No, you don't want a full text search engine. If you think you do, you don't remember the pre-Google world. It was impossible to use the older search engines to find a reasonable explanation of a common topic, because to Alta Vista and other search engines of that era, every page that contained a given term was considered equal to every other page, and it would give you all of them in a random order. You could add lots of AND and OR to try to exclude what you didn't want, and this might cut you down to 40 or 50 pages to go through to maybe find what you want.

But when Google first came out, it was a shock. You could just search for something like "Linux", and the most authoritative sites all showed up on the first page.

userbinator · on April 1, 2020

and this might cut you down to 40 or 50 pages to go through to maybe find what you want.

At least those search engines gave you that many results to go through... now Google gives you less than that, full of spam (despite the index probably containing far more), and you'll be in CAPTCHA hellban if you try harder to get to the rest.

miracle2k · on April 1, 2020

A full text search with a good ranking is still a full text search. The point here is that Google used to do the job just fine, but no longer is.

kevin_thibedeau · on April 1, 2020

AltaVista's killer feature was the NEAR operator.

jkaptur · on April 1, 2020

Yeah, I'm sort of surprised that there isn't a semi-popular "web grep" tool for people who would rather use regex, some understandable ranking algorithm with knobs to tweak, etc.

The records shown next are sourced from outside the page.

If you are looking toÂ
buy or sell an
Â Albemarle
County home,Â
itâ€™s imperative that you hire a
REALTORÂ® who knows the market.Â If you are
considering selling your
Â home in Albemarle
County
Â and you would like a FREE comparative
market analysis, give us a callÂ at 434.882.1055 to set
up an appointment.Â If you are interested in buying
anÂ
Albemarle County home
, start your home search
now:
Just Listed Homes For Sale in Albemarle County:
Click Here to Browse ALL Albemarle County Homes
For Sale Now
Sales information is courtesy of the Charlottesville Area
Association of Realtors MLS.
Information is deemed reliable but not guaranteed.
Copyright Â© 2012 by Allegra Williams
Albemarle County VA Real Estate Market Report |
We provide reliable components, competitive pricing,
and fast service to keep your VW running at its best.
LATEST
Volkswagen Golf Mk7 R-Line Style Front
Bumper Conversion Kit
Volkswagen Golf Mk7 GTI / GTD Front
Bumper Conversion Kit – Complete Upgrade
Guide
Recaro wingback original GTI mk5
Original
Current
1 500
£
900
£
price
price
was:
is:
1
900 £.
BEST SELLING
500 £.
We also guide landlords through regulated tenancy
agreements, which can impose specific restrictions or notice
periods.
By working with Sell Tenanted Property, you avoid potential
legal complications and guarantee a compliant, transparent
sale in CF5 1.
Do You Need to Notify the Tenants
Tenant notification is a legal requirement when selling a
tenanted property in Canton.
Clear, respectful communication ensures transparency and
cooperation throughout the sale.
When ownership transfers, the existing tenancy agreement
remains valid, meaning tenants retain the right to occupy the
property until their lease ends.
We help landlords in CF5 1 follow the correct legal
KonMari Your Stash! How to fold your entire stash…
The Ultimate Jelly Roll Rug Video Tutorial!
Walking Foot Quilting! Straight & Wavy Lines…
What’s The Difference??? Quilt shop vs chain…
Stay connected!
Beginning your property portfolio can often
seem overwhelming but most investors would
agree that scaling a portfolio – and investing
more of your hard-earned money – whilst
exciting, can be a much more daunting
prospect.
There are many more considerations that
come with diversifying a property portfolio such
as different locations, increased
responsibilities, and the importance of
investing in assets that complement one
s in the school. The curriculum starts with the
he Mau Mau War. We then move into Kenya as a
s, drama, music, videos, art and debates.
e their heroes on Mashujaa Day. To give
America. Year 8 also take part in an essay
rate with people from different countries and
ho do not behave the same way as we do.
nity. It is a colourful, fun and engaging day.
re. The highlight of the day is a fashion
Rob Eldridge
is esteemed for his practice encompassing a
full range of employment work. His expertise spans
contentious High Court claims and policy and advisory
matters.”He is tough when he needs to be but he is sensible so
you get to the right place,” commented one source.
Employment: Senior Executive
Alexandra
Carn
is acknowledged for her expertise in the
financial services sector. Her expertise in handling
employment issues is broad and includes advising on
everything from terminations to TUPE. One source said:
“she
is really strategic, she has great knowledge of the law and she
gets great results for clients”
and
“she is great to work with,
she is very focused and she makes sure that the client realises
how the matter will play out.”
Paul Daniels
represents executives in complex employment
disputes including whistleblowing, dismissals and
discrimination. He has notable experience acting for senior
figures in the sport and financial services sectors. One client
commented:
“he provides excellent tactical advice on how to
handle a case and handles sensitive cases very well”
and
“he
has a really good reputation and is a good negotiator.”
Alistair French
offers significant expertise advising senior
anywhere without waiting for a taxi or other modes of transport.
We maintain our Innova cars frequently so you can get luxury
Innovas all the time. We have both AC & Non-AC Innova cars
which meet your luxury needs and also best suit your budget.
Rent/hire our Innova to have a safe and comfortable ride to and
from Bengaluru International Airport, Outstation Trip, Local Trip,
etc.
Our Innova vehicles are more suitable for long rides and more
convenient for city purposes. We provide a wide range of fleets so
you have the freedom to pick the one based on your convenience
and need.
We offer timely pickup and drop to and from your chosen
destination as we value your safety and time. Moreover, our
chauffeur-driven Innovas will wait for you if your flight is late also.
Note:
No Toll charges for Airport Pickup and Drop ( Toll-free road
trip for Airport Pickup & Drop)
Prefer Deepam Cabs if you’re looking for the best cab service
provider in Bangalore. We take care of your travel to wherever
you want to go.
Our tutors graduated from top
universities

Of course, you'd have to read a manual to use it and it would have a ton of spam, but some people just want lower-level control - they still sell stick-shift cars.

zo1 · on April 1, 2020

Not just that, but the sheer scale of such an index. The size of the web now just makes anything small next to impossible without a lot of funding. And none of the existing search engines will probably allow you programmatic/data access to their index without a metric ton of cash

artificial · on April 1, 2020

How is it that spiders/bots are able to "index" copyrighted content? Is it just one of those things where the ends justify the means or a holdover/tradition or some such?

kd5bjo · on April 1, 2020

It’s some combination of fair use and raw data not being copyrightable. My understanding is that only the creative expression that’s copyrighted, and not the actual words. So, if you distill out all of the creativity into something that’s purely information about the work, you’re probably fine copyright-wise.

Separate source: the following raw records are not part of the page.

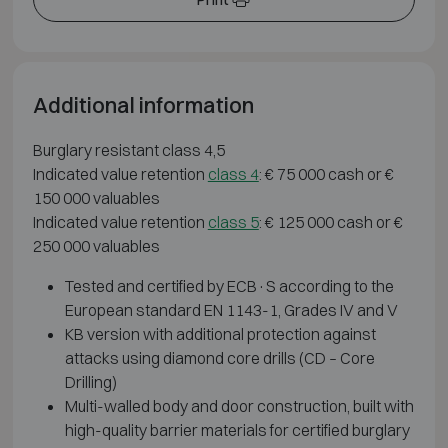
Additional information
Burglary resistant class 4,5
Indicated value retention
class 4
: € 75 000 cash or €
150 000 valuables
Indicated value retention
class 5
: € 125 000 cash or €
250 000 valuables
Tested and certified by ECB·S according to the
European standard EN 1143-1, Grades IV and V
KB version with additional protection against
attacks using diamond core drills (CD – Core
Drilling)
Multi-walled body and door construction, built with
high-quality barrier materials for certified burglary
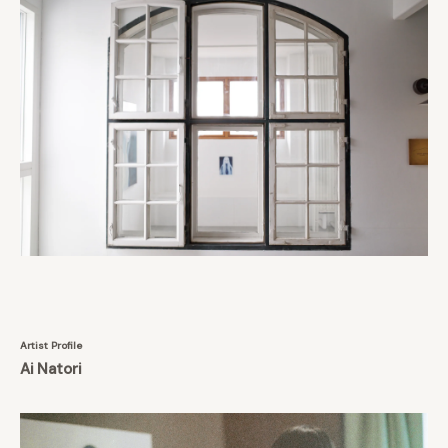
Artist Profile
Ai Natori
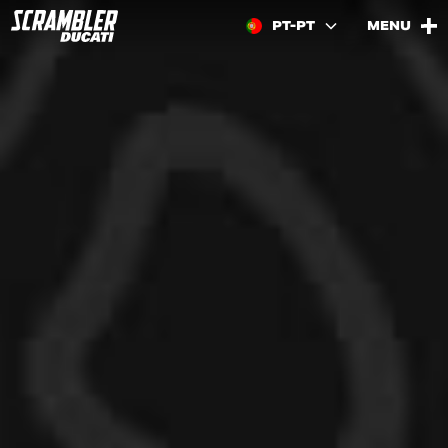
PT-PT
MENU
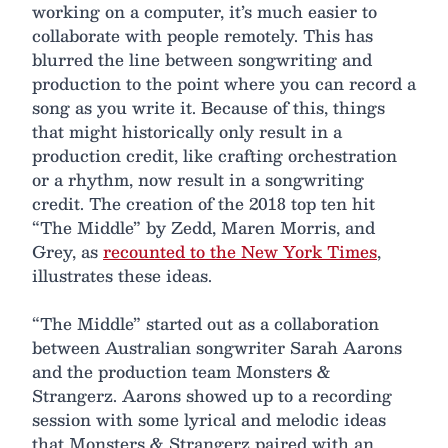
working on a computer, it’s much easier to
collaborate with people remotely. This has
blurred the line between songwriting and
production to the point where you can record a
song as you write it. Because of this, things
that might historically only result in a
production credit, like crafting orchestration
or a rhythm, now result in a songwriting
credit. The creation of the 2018 top ten hit
“The Middle” by Zedd, Maren Morris, and
Grey, as
recounted to the New York Times
,
illustrates these ideas.
“The Middle” started out as a collaboration
between Australian songwriter Sarah Aarons
and the production team Monsters &
Strangerz. Aarons showed up to a recording
session with some lyrical and melodic ideas
that Monsters & Strangerz paired with an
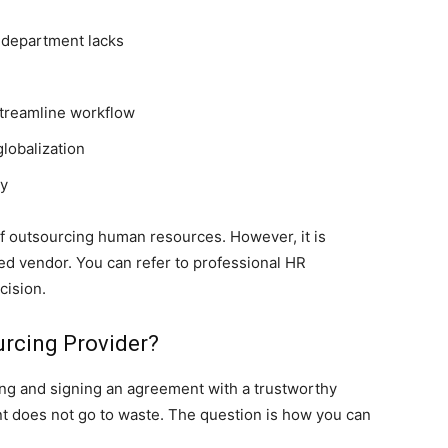
 department lacks
 streamline workflow
globalization
ty
of outsourcing human resources. However, it is
ced vendor. You can refer to professional HR
cision.
rcing Provider?
nding and signing an agreement with a trustworthy
nt does not go to waste. The question is how you can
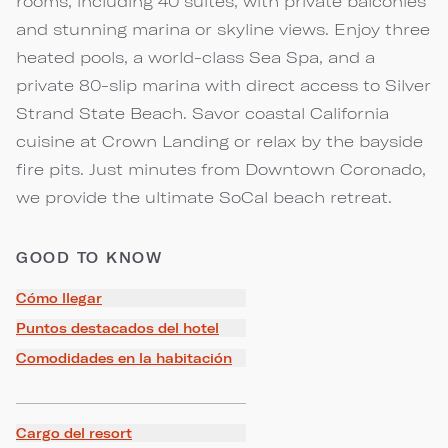
rooms, including 40 suites, with private balconies
and stunning marina or skyline views. Enjoy three
heated pools, a world-class Sea Spa, and a
private 80-slip marina with direct access to Silver
Strand State Beach. Savor coastal California
cuisine at Crown Landing or relax by the bayside
fire pits. Just minutes from Downtown Coronado,
we provide the ultimate SoCal beach retreat.
GOOD TO KNOW
Cómo llegar
Puntos destacados del hotel
Comodidades en la habitación
Cargo del resort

There’s a long tradition of compiling and publishing concordances, which are just indices of every place each word appears in the original text. They’re generally not useful without access to the original, so noboy seems to mind them very much. Google’s index is just a modern form of the same thing.

sefrost · on April 1, 2020

I wonder how many pages would be worth indexing for such a tool though.

zo1 · on April 1, 2020

Probably a tiny subset. But the problem is finding that small subset!